I visited Maryborough, Bundaberg and Gympie today, travelling around in a small twin engine plane and driving the last part from Gympie back to Brisbane, getting back home about 11pm.
I spoke mainly about water issues (as well as about the specific importance of the Queensland Senate contest, which not surprisingly I do everywhere I go). As seems to often happen when I’m campaigning on water, it rained almost the entire day, which meant some low slow flying staying below the clouds and a fair bit of circling looking for breaks in the storm clouds while waiting to land.
I don’t really like doing rapid-fire visits to towns. It feels rather artificial to charge into a place, talk to a few people or hold one meeting, tell the media why you’re there and then leave again. However, when your electorate is the size of Queensland and there’s an election campaign on, it is sometimes necessary.
The destructive, expensive and unnecessary Traveston dam was the main topic of conversation in Gympie, which is the main town in the region being hit the hardest and most immediately by the dam, and in Maryborough which is downstream.
There has been less attention paid to the areas and consequences downstream of the dam wall, but opposition is growing and getting more organised in this area too. After it passes through Gympie, the Mary River flows down past Maryborough and Hervey Bay through Ramsar wetlands of international significance and into the world heritage listed Great Sandy Strait and Fraser Island.

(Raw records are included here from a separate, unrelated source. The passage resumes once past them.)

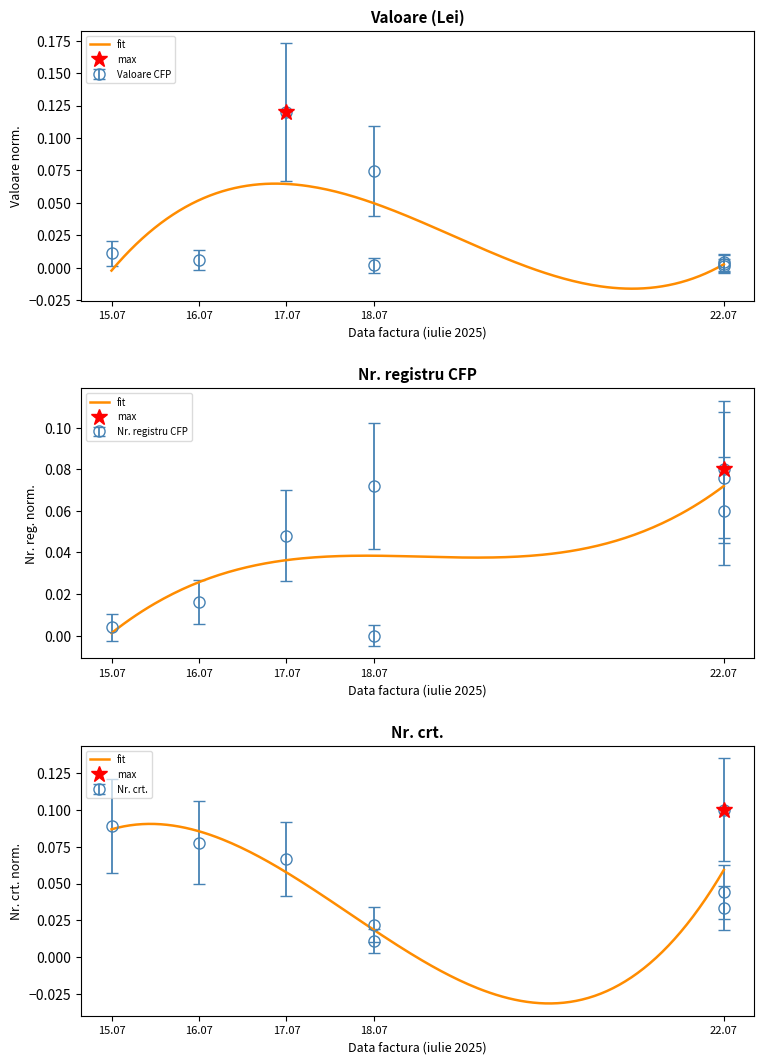

What is the greatest value displayed?

0.1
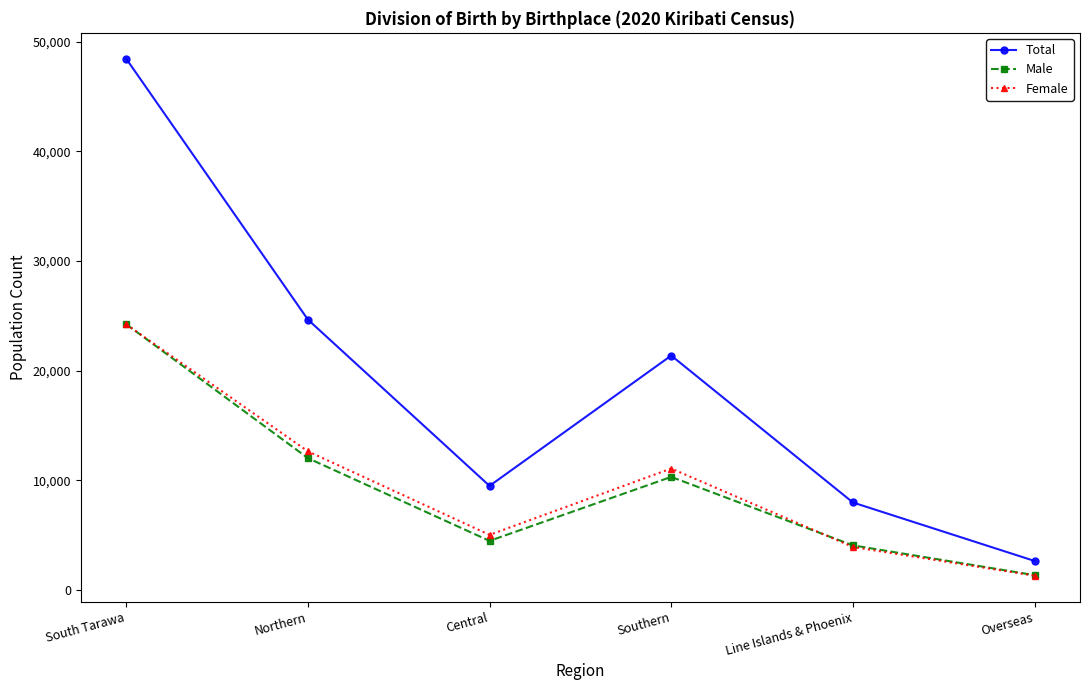

At how many categories does at least one series exceed 47076?

1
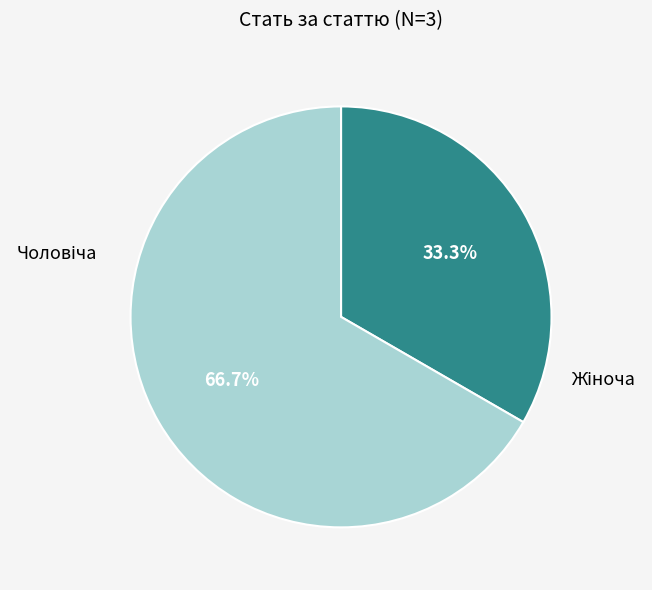

Does any single category account for the majority?

Yes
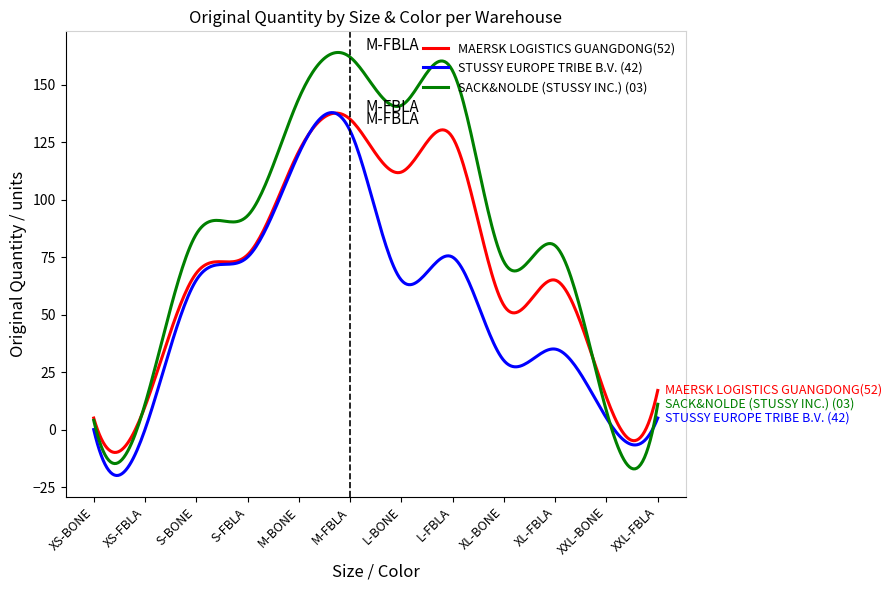

What is the greatest value displayed?

164.0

The impact on water quality and environmental flows downstream into this very sensitive and significant bird and fish breeding habitat has not much focus, but is very important in its own right. The hugely significant and endangered Queensland lungfish has received most of the attention in regards to the environmental impacts of the dam, and to a lesser extent the rare Mary River turtle. But the impact on species and biodiversity downstream also merits closer examination.
Of course even without the massive environmental impacts, the proposed Traveston dam is a less reliable, more expensive and energy intensive piece of water infrastructure than many other alternatives. But the state government does seem grimly determined to build it no matter what, which leaves the ball very much in the federal government’s court to use their powers under federal environment law to stop the thing.
I see it as my role to do all I can to help people locally to ensure the federal government fulfils its legal obligation to stop such an environmentally destructive and unnecessary project. It is unfortunate that there has been so little public opposition to such a wasteful and destructive project from the people of Brisbane, which is where a lot of the water from the dam would eventually be pumped to – the energy and financial cost just from continually pumping such a large volume of water such a long distance is a big enough argument in itself to pursue alternatives.
The dam seems to breach aspects of the federal environment law more directly than the pulp mill in Tasmania, yet more Brisbane people seem concerned about the pulp mill than the destructive dam just up the road! This really does strike me as odd, but I can only assume far too many of us have been taken in by the Queensland government’s propaganda avalanche implying that Brisbane will run out of water in the future unless the dam is built.